> **TASK BRIEF**: Go through the data and tally the lines that hold the string "Adisucipto". Reply with the total alone.

*** Opening DATASET RECORDS ***

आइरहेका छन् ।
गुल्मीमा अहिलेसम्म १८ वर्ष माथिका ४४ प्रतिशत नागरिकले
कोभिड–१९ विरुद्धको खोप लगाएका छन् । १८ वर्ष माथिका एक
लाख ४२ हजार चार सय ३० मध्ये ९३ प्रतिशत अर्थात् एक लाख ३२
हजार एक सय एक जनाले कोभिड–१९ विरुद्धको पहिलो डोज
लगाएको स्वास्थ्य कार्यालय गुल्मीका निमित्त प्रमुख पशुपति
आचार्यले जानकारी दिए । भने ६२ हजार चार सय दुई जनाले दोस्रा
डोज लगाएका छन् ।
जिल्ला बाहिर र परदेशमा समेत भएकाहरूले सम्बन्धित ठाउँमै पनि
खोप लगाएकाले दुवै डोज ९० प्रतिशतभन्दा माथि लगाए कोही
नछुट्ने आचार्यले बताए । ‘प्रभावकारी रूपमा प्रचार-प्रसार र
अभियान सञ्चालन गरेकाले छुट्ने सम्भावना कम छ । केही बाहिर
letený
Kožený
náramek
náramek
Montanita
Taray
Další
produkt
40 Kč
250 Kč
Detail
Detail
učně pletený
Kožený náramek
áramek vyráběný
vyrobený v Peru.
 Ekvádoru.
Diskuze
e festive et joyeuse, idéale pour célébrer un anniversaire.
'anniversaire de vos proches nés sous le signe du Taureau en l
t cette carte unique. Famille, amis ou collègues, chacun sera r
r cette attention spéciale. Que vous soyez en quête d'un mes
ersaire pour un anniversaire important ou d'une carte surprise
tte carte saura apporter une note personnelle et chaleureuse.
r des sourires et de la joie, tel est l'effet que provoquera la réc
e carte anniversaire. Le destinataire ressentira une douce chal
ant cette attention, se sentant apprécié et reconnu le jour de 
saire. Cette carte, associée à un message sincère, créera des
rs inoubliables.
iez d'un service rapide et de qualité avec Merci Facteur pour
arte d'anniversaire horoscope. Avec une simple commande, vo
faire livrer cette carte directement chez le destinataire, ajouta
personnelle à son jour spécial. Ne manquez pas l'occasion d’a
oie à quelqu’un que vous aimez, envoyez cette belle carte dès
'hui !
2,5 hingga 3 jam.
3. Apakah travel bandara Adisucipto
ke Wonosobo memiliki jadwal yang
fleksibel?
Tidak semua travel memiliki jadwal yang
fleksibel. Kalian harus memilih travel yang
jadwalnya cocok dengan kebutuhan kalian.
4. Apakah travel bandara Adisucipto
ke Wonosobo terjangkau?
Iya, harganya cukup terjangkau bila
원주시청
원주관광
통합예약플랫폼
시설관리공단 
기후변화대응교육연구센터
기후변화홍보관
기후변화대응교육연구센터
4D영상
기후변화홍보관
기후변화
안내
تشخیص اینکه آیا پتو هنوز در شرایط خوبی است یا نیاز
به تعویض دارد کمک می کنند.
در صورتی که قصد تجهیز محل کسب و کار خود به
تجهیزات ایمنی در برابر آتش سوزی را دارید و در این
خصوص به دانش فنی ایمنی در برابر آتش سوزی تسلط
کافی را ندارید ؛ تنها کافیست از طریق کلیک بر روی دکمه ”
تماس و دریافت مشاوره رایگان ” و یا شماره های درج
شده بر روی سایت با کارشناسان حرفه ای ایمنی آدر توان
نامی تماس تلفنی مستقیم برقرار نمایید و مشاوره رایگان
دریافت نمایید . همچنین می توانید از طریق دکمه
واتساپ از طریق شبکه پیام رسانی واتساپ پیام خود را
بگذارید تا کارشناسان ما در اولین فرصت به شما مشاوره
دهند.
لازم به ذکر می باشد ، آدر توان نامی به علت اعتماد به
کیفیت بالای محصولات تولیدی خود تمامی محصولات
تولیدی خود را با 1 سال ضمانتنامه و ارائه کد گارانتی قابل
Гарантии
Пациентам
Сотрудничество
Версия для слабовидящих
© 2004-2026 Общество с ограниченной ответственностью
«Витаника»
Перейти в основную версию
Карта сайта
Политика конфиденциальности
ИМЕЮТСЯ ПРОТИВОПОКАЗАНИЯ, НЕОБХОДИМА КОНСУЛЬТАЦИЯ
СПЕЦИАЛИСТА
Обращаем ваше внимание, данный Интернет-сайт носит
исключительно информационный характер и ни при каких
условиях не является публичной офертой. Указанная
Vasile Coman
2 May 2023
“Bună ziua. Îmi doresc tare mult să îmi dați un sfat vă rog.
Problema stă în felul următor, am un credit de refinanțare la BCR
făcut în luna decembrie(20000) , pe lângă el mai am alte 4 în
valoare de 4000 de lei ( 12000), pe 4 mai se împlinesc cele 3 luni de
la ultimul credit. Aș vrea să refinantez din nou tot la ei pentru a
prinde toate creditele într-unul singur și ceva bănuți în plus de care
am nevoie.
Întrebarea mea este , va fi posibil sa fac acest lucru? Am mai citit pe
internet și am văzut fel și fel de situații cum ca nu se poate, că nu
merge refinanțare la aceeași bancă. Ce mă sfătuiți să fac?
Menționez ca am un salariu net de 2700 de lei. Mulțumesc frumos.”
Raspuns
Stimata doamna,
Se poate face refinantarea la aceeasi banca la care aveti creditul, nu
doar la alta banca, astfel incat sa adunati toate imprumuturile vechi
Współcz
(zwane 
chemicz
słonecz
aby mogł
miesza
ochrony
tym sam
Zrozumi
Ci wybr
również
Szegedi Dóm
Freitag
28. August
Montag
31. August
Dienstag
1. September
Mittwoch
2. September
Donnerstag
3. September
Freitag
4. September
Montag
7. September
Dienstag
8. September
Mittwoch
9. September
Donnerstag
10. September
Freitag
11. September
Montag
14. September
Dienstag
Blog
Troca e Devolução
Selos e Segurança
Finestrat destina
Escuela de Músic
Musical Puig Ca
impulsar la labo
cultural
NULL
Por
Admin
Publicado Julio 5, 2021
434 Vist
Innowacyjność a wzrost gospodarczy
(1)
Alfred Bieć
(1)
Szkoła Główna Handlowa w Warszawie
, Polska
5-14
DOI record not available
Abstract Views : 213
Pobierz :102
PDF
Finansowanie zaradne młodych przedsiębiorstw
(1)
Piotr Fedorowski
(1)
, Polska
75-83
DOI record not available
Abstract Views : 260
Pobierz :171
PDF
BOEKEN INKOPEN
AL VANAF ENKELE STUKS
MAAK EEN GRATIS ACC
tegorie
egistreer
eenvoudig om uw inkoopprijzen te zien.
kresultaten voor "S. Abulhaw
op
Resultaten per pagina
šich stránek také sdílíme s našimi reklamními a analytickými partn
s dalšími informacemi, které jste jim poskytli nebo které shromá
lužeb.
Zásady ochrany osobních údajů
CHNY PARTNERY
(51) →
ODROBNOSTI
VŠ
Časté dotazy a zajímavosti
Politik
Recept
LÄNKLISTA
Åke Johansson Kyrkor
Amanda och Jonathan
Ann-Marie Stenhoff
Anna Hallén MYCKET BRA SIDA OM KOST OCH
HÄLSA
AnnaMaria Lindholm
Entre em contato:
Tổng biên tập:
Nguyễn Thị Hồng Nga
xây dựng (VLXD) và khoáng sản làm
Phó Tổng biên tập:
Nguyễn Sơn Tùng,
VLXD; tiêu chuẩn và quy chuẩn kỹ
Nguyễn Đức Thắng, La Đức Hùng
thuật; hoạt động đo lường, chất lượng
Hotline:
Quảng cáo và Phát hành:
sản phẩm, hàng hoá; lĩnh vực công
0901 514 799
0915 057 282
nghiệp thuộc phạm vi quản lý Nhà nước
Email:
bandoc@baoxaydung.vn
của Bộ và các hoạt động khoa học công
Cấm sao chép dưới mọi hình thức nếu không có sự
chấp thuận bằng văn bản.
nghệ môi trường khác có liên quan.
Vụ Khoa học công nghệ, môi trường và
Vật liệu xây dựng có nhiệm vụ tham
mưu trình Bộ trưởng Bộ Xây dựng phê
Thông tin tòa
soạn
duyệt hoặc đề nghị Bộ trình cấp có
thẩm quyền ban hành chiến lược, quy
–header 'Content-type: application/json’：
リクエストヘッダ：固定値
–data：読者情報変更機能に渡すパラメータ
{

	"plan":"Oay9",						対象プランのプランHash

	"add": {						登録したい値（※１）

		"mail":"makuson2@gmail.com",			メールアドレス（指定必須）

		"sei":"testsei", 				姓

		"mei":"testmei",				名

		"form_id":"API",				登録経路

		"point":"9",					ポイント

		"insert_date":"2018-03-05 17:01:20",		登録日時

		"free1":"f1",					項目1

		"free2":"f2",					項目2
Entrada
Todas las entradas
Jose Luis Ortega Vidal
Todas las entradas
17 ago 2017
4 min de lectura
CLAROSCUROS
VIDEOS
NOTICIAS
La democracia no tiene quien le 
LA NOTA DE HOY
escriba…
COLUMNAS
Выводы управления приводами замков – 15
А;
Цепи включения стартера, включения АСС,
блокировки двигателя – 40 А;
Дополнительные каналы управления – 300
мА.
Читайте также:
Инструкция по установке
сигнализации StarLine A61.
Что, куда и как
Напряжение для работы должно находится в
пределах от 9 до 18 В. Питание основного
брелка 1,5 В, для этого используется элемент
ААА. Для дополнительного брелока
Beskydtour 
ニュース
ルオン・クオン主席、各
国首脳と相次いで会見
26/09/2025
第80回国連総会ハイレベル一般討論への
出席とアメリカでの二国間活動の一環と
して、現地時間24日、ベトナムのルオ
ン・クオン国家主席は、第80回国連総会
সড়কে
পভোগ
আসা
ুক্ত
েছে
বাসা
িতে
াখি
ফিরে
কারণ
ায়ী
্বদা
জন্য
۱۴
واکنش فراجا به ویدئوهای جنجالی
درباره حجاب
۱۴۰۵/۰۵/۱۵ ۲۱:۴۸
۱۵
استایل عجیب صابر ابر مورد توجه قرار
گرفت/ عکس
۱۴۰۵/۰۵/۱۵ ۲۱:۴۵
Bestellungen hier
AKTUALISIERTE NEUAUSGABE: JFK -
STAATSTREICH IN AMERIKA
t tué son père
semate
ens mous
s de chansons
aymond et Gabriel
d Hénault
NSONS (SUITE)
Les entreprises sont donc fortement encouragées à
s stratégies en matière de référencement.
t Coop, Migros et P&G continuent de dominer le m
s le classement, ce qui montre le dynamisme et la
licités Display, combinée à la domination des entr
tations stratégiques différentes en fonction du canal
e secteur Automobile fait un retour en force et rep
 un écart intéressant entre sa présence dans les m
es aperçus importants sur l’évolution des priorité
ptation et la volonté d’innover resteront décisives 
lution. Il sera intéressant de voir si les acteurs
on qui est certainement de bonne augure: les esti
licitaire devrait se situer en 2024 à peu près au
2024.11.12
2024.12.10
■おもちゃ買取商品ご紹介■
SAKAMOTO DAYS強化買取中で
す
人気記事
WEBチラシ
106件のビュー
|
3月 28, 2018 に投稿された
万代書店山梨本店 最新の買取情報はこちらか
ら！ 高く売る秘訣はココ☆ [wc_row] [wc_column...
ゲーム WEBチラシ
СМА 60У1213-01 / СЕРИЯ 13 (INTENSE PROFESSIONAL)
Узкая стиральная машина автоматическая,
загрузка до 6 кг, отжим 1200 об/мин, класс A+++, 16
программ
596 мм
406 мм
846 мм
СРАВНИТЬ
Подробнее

*** Closing DATASET RECORDS ***

> **SOLUTION TO THIS PROBLEM**: 2